Mais cette augmentation de la pression fiscale sur les entreprises ne lasse pas d'être embarrassante, pour un gouvernement qui entendait privilégier la politique de l'offre. D'où une révision très rapide de l'effort demandé au secteur privé. Bruno Le Maire, le ministre de l'Economie, tempérait dès mercredi 1er mai en évoquant une "contribution", plutôt qu'un financement intégral des baisses d'impôt par des baisses de niches fiscales. Ce qu'est venue confirmer Olivia Grégoire, députée et porte-parole LREM dans un entretien au JDD paru le 5 mai, en annonçant que l'objectif d'économies se situerait plutôt autour de 1,5 milliard d'euros.

Périmètre incertain

Au vu des niches fiscales exemptées de cette "contribution", la composition des économies envisagées paraît d'ailleurs assez incertaine. Les deux niches principales, l'ex-crédit d'impôt compétitivité emploi (CICE, 20 milliards) et le crédit d'impôt recherche (CIR, 6,3 milliards), sont écartées d'emblée, comme les taux réduits de TVA (notamment pour la restauration). La réduction d'impôt sur le gazole non routier (GNR, 1 milliard), chasse-gardée du BTP et qui semblait un temps dans le viseur, devrait finalement être épargnée. Le cas de l'exonération de taxe sur le kérosène intérieur (500 millions d'euros), qui concerne les compagnies aériennes, est moins assuré, même s'il ne revenait pas dans les propos des élus.

Plutôt qu'une niche emblématique, c'est plutôt la suppression d'une série de petites niches qui semble être à l'ordre du jour. Olivia Grégoire évoque ainsi les "11 [qui] représentent moins de 15 millions d'euros chacune, et au moins 21 [qui] ne peuvent même pas être chiffrées tant elles sont faibles". Les autres domaines potentiellement touchés incluent les niches "qui encouragent la cession et la reprise d'entreprises", le secteur de la culture, ou celui "du capital-risque ou de l'innovation".

Encore 3,5 milliards d'euros à trouver

Si le chiffre de 1,5 milliard de réductions des niches fiscales se confirme, seul 30% du coût de la baisse d'impôt sur le revenu annoncée par Emmanuel Macron serait compensée par un financement qui devait initialement en couvrir la quasi-totalité. Et cela, sans même parler du reste des mesures présentées par le chef de l'Etat le 25 avril, dont le coût pourrait avoisiner les 2 milliards. Interrogée sur les pistes additionnelles du gouvernement, Olivia Grégoire cite la baisse des dépenses publiques, notamment sur les autorités indépendantes, et "l'incitation à travailler plus sans changer l'âge légal de départ à la retraite".

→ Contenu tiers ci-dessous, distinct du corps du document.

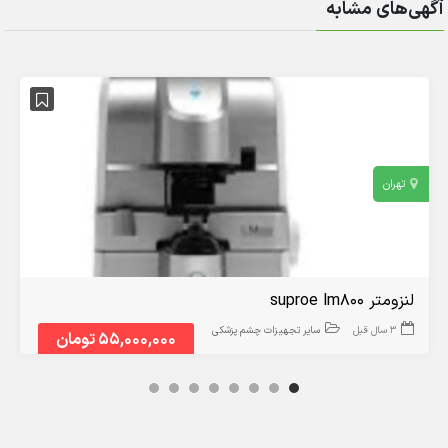
آگهی‌های مشابه
تهران
لنزومتر suproe lm800
3 سال قبل
سایر تجهیزات چشم پزشکی
55,000,000 تومان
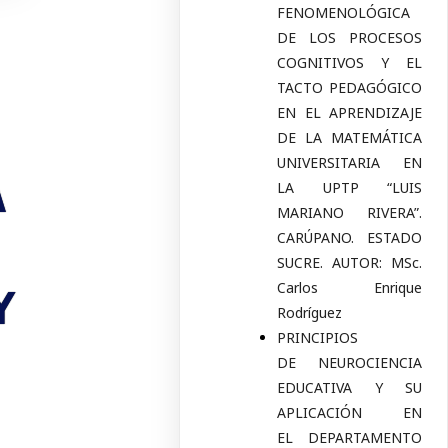
FENOMENOLÓGICA
DE LOS PROCESOS
COGNITIVOS Y EL
TACTO PEDAGÓGICO
EN EL APRENDIZAJE
DE LA MATEMÁTICA
UNIVERSITARIA EN
A
LA UPTP “LUIS
MARIANO RIVERA”.
CARÚPANO. ESTADO
SUCRE. AUTOR: MSc.
Y
Carlos Enrique
Rodríguez
PRINCIPIOS
DE NEUROCIENCIA
EDUCATIVA Y SU
APLICACIÓN EN
EL DEPARTAMENTO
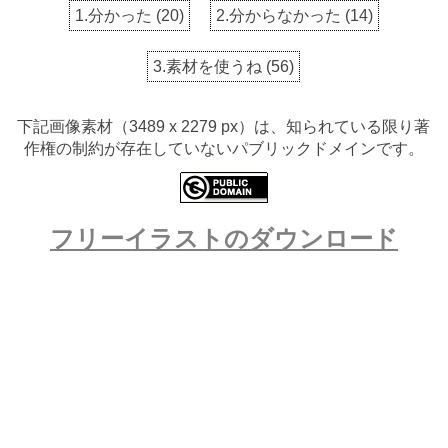
1.分かった
(
20
)
2.分からなかった
(
14
)
3.素材を使うね
(
56
)
下記画像素材（3489 x 2279 px）は、知られている限り著
作権の制約が存在していないパブリックドメインです。
フリーイラストのダウンロード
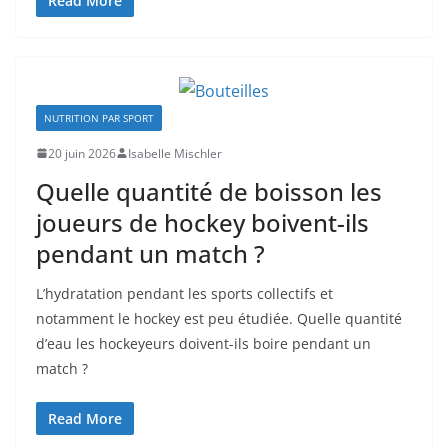
Read More
NUTRITION PAR SPORT
20 juin 2026
Isabelle Mischler
Quelle quantité de boisson les
joueurs de hockey boivent-ils
pendant un match ?
L’hydratation pendant les sports collectifs et
notamment le hockey est peu étudiée. Quelle quantité
d’eau les hockeyeurs doivent-ils boire pendant un
match ?
Read More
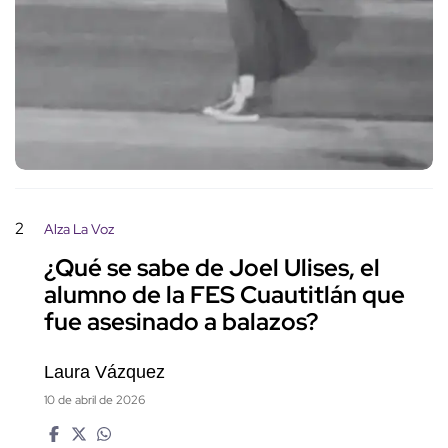
2
Alza La Voz
¿Qué se sabe de Joel Ulises, el
alumno de la FES Cuautitlán que
fue asesinado a balazos?
Laura Vázquez
10 de abril de 2026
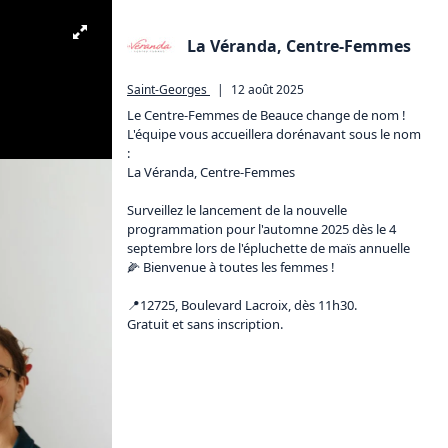
La Véranda, Centre-Femmes
Saint-Georges
|
12 août 2025
Le Centre-Femmes de Beauce change de nom ! 
L'équipe vous accueillera dorénavant sous le nom 
: 

La Véranda, Centre-Femmes

Surveillez le lancement de la nouvelle 
programmation pour l'automne 2025 dès le 4 
septembre lors de l'épluchette de maïs annuelle 
🌽 Bienvenue à toutes les femmes ! 

📍12725, Boulevard Lacroix, dès 11h30.

Gratuit et sans inscription.  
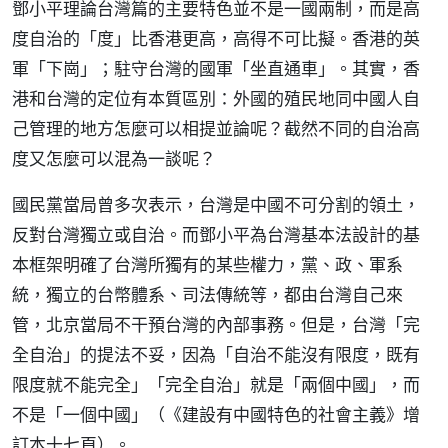
鄧小平理論台灣篇的主要特色並不是一國兩制，而是高
度自治的「度」比香港更高，高得不可比擬。香港的英
軍「下崗」；駐守台灣的國軍「坐直通車」。其實，香
港和台灣的定位有本質區別：外國的殖民地同中國人自
己管理的地方怎麼可以相提並論呢？截然不同的自治高
度又怎麼可以混為一談呢？
國民黨當局曾多次表示，台灣是中國不可分割的領土，
反對台灣獨立或自治。而鄧小平為台灣基本法設計的基
本框架明確了台灣所獨有的某些權力，黨、政、軍系
統，獨立的台幣體系、司法傳統等，都由台灣自己來
管，北京當局不干預台灣的內部事務。但是，台灣「完
全自治」的提法不妥，因為「自治不能沒有限度，既有
限度就不能完全」「完全自治」就是「兩個中國」，而
不是「一個中國」（《建設有中國特色的社會主義》增
訂本十七頁）。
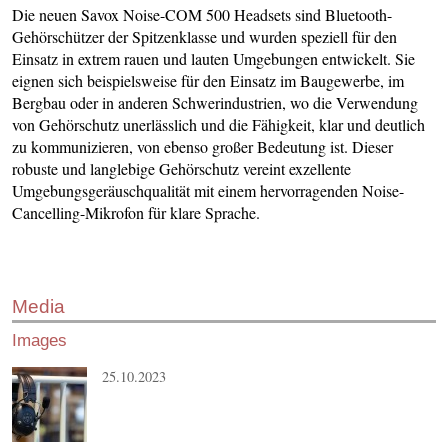
Die neuen Savox Noise-COM 500 Headsets sind Bluetooth-
Gehörschützer der Spitzenklasse und wurden speziell für den
Einsatz in extrem rauen und lauten Umgebungen entwickelt. Sie
eignen sich beispielsweise für den Einsatz im Baugewerbe, im
Bergbau oder in anderen Schwerindustrien, wo die Verwendung
von Gehörschutz unerlässlich und die Fähigkeit, klar und deutlich
zu kommunizieren, von ebenso großer Bedeutung ist. Dieser
robuste und langlebige Gehörschutz vereint exzellente
Umgebungsgeräuschqualität mit einem hervorragenden Noise-
Cancelling-Mikrofon für klare Sprache.
Media
Images
25.10.2023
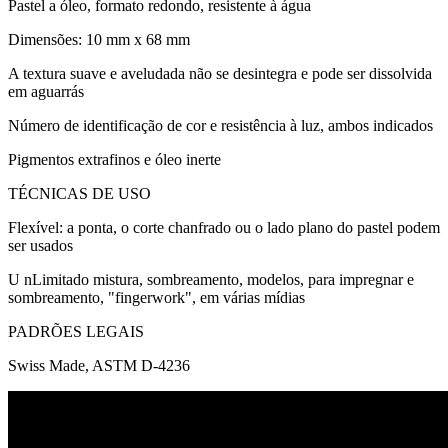
Pastel a óleo, formato redondo, resistente à água
Dimensões: 10 mm x 68 mm
A textura suave e aveludada não se desintegra e pode ser dissolvida
em aguarrás
Número de identificação de cor e resistência à luz, ambos indicados
Pigmentos extrafinos e óleo inerte
TÉCNICAS DE USO
Flexível: a ponta, o corte chanfrado ou o lado plano do pastel podem
ser usados
U nLimitado mistura, sombreamento, modelos, para impregnar e
sombreamento, "fingerwork", em várias mídias
PADRÕES LEGAIS
Swiss Made, ASTM D-4236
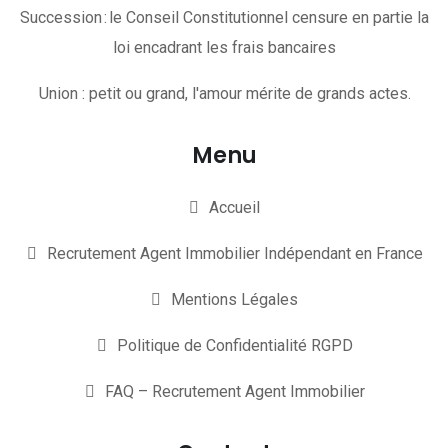
Succession : le Conseil Constitutionnel censure en partie la
loi encadrant les frais bancaires
Union : petit ou grand, l'amour mérite de grands actes.
Menu
Accueil
Recrutement Agent Immobilier Indépendant en France
Mentions Légales
Politique de Confidentialité RGPD
FAQ – Recrutement Agent Immobilier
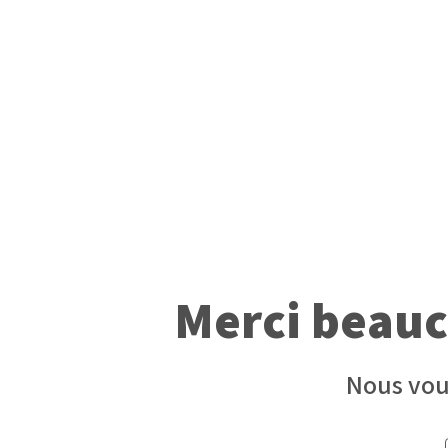
Merci beauc
Nous vou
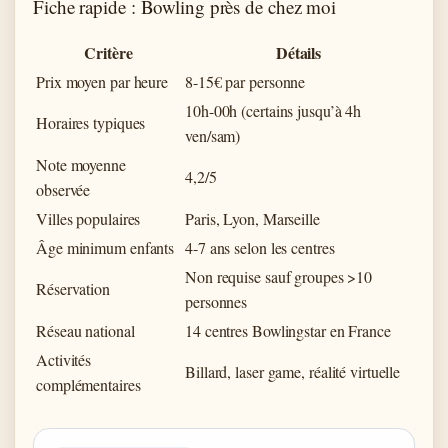
Fiche rapide : Bowling près de chez moi
Critère
Détails
Prix moyen par heure
8-15€ par personne
10h-00h (certains jusqu’à 4h
Horaires typiques
ven/sam)
Note moyenne
4,2/5
observée
Villes populaires
Paris, Lyon, Marseille
Âge minimum enfants
4-7 ans selon les centres
Non requise sauf groupes >10
Réservation
personnes
Réseau national
14 centres Bowlingstar en France
Activités
Billard, laser game, réalité virtuelle
complémentaires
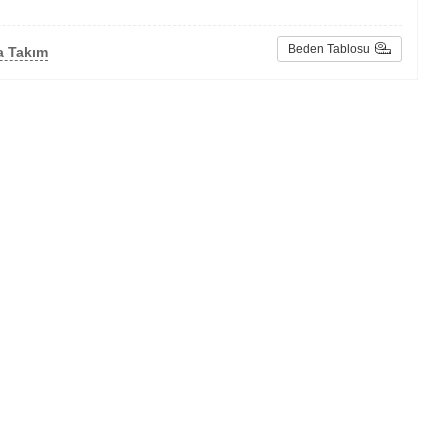
Beden Tablosu
a Takım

Mais l'argumentation peine à convaincre : la maîtrise du budget des autorités administratives était déjà évoquée lors du quinquennat précédent, mais les économies promises ont eu du mal à se concrétiser. A moins que Bercy ne retienne finalement l'hypothèse d'un coup de rabot diffus, sans avoir à remettre en cause l'intégralité de tel ou tel programme. Cette solution, qui marquerait tout de même la relative impuissance du gouvernement à prendre des décisions fortes en matière budgétaire, serait de plus en plus évoquée.

Quant à l'augmentation du temps de travail, nouvelle solution du gouvernement pour générer des recettes sans augmenter les impôts, elle devrait déjà contribuer au financement de la dépendance, et de la revalorisation des petites retraites. Auquel s'ajouterait donc le financement la baisse de l'impôt sur le revenu ? L'équation semble difficile.

Et ceci, alors même que les 10 milliards d'euros de mesures annoncées en décembre ne sont pas encore clairement financées. Là encore, c'était sur les niches fiscales que l'effort de financement devait reposer, mais le gouvernement s'est retrouvé incapable de décider laquelle viser. En comptant la remise en cause de plusieurs mesures d'économies, comme la réduction du nombre de fonctionnaires, la trajectoire budgétaire annoncée par le gouvernement pourrait vite se révéler inatteignable. Et devrait vite mettre la majorité face à des choix difficiles. Les derniers arbitrages devraient être rendus en juin, avant le débat fiscal à l'automne.